I have the opposite problem of this question:
Why are there double parentheses around my Python virtual environment in Visual Studio Code?
I am getting a prompt that shows NO parenthesis in my PS1 prompt.
I'm using the latest python extension v2024.14.0
, and have also tried the pre-release.
I am getting this problem, consistently, on both MacOS (work) and Ubuntu (personal), with completely different setups and projects.
Here is my most simple setup, to reduce any other variables:
To reduce the chances of something strange happening, I have globally set my PS1 to the following:
PS1='\u:\w\$ '
I ran rm -rf ~/.config/Code
, completely destroying all local config and workspace settings.
I opened up vscode, completely clean, with no workspace/project.
I immediately clicked file > save workspace as
, and saved it as:
~/test-bad-venv.code-workspace
.
Then, I made sure that I had ABSOLUTELY NO EXTENSIONS ENABLED, except for the latest python extension: Python v2024.14.0 (by Microsoft)
I restarted vscode, and clicked "yes" to the "I trust the authors" dialog.
As proof, the ~/test-bad-venv.code-workspace
file has the following contents:
{
"folders": []
}
I create a new dir, ~/tmp
, and add it to the project.
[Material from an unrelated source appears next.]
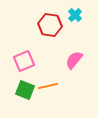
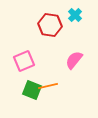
green square: moved 7 px right
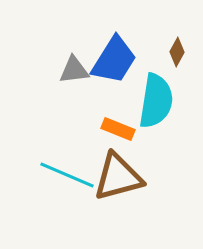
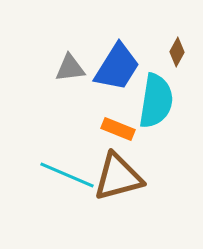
blue trapezoid: moved 3 px right, 7 px down
gray triangle: moved 4 px left, 2 px up
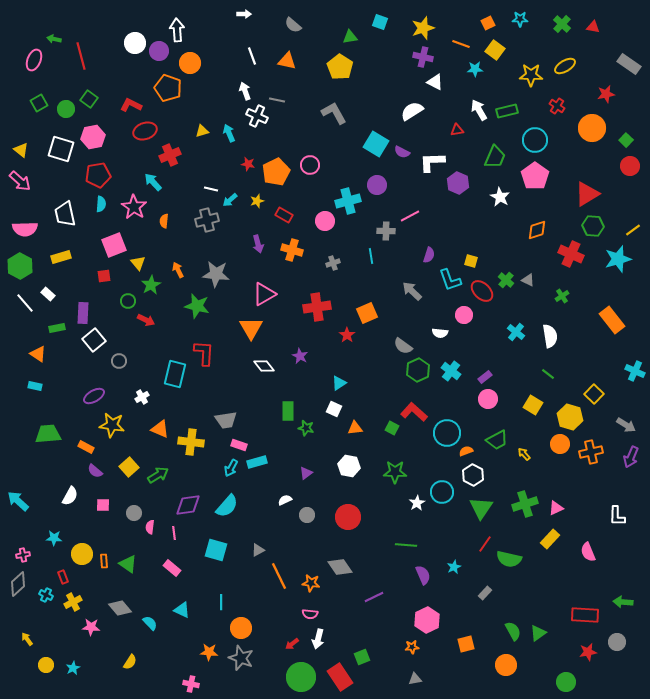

I create a completely empty file called test.py
, and open it up in vscode.
I open up the vscode console, for the first time, and run some simple info commands.
addison:~$ which python3.13
/usr/bin/python3.13
addison:~$ python3.13 --version
Python 3.13.0rc1
addison:~/tmp$ uname -a
Linux addison-ubuntu 5.15.0-119-generic #129-Ubuntu SMP Fri Aug 2 19:25:20 UTC 2024 x86_64 x86_64 x86_64 GNU/Linux
addison:~/tmp$ lsb_release -a
No LSB modules are available.
Distributor ID: Ubuntu
Description: Ubuntu 22.04.4 LTS
Release: 22.04
Codename: jammy
I run the following line, to create a venv:
python3.13 -m venv venv
And then select the venv interpreter, with ctrl+shift+p
:
Python 3.13.0rc1 ('venv': venv) ./venv/bin/python
This immediately displays terribly when I open a new terminal in vscode (see how it says: venvaddison
):
venvaddison:~/tmp$ which python3
/home/addison/tmp/venv/bin/python3
venvaddison:~/tmp$ python3 --version
Python 3.13.0rc1
venvaddison:~/tmp$ echo $PS1
\[\]venv\u:\w\$ \[\]
But it works fine in a normal terminal, anywhere else on the computer:
addison:~$ cd tmp/
addison:~/tmp$ source venv/bin/activate
(venv) addison:~/tmp$
This seems to only happen when I'm using python3.13, which I have installed with deadsnakes
. (Edit - it happens randomly with python3.9 on Mac, and 3.10 for another guy online). Probably not version related?
There's no reason this should be a python problem, since running the source
command manually myself always works fine - even in the vscode terminal.
Does anyone have a solution to this?
Add the following to your settings JSON in vscode:
"python.experiments.optOutFrom": ["pythonTerminalEnvVarActivation"],
And reload the application.
I can see that in python3.13, within venv/bin/activate
, it runs:
VIRTUAL_ENV_PROMPT="venv"
export VIRTUAL_ENV_PROMPT
But in python3.10, it has:
VIRTUAL_ENV_PROMPT="(venv) "
export VIRTUAL_ENV_PROMPT
You can fix this by editing venv/bin/activate to contain:
# This is on about like 56, as of python3.13.
# You can change this prompt to be whatever you want
VIRTUAL_ENV_PROMPT="(venv) "
And then do a hard reload of vscode. This will actually break the prompt outside of Vscode, as it will have ((venv))
, but that's better than it missing completely.